The purest "privilege" comes from someone having spent the money to gain the rights to publish D&D, pure and simple. If you were to spend the money to do so, the privilege to shape the latest published form of D&D would be your own. This is of course distinct from to the privilege to play the kind of D&D with your friends that you like best and still call it "D&D", which everyone possesses.
However, the fact that people play D&D in different ways is relevant for multiple reasons. For one, it explains how designers might create the sort of D&D that they enjoy playing, and that other people enjoy playing, and yet that you do not. With the understanding that people play D&D differently, nobody is lying: they're not lying when they say they enjoy it, I'm not lying when I say I enjoy it, and you're not lying when you say you don't.

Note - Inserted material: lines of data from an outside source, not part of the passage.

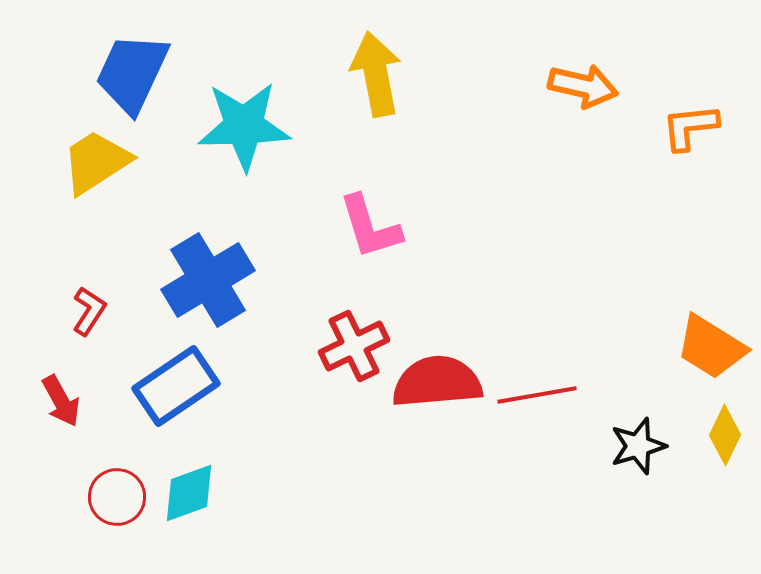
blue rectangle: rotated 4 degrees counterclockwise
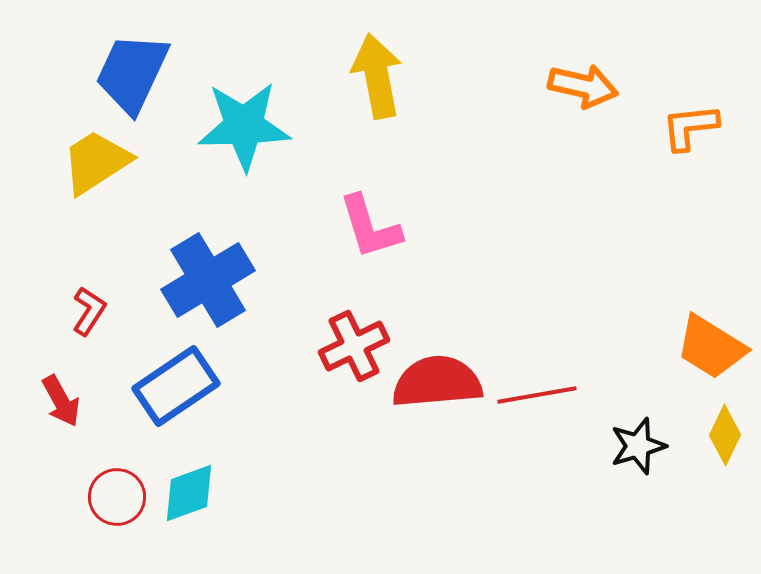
yellow arrow: moved 1 px right, 2 px down
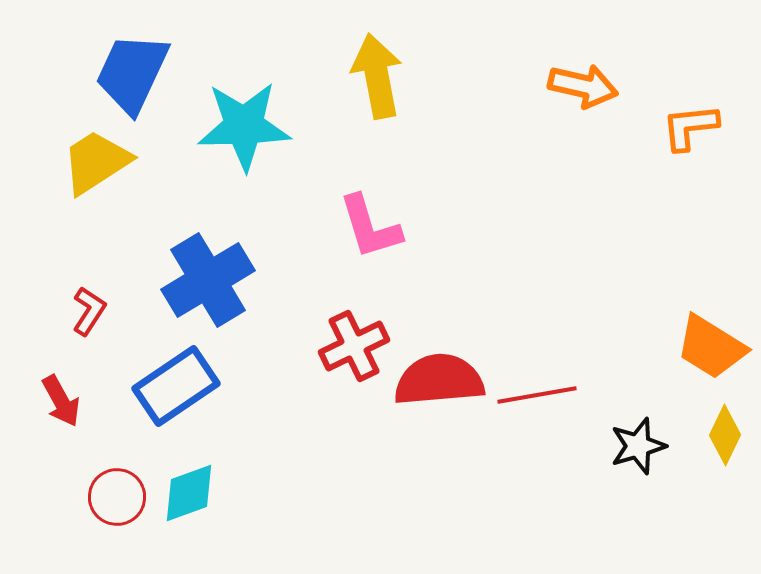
red semicircle: moved 2 px right, 2 px up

It also means that there is a market for different styles of D&D. With the business motivation of keeping D&D as a viable brand that is relevant to new gamers every hear, that's an important consideration.
Help me out here; throw me a bone of logical reasoning.
(sigh) At some point I hope to have a discussion without this disagreeable tone of voice marching into it and demanding I salute.
Somehow, it does not appear to me that AD&D became the #1 RPG on the basis of how many people thought it was the wrong design with the wrong design goals.
Well, you absolutely can't discount being the first and having the most name recognition as reasons it became #1. That said, it retained that crown because it could be played in a lot of ways. If there were no concessions to other play styles, if there were a way to enforce all players to play it in exactly the same fashion without emphasizing storytelling techniques or de-emphasizing some of the more exception-based rules, I doubt its hold would have been anywhere as constant. You'd perhaps find that there were probably about as many people playing "true" D&D as there are currently playing Savage Worlds.
But -- once again -- D&D is a thing of many elements. You can use 75% of the elements as published in any given edition, and change or omit the rest, and you're still playing D&D. Nor is it a new thing for the creators to feel that a significant feworking of the rules would present the experience of D&D better to a different audience. There've been a lot of editions that depart from the old brown box despite the fact that diaglo doesn't need anything else.
And as I said way back, given the wide variety of people who enjoy D&D, even to the extent of owning and playing different editions, that's pretty awesome.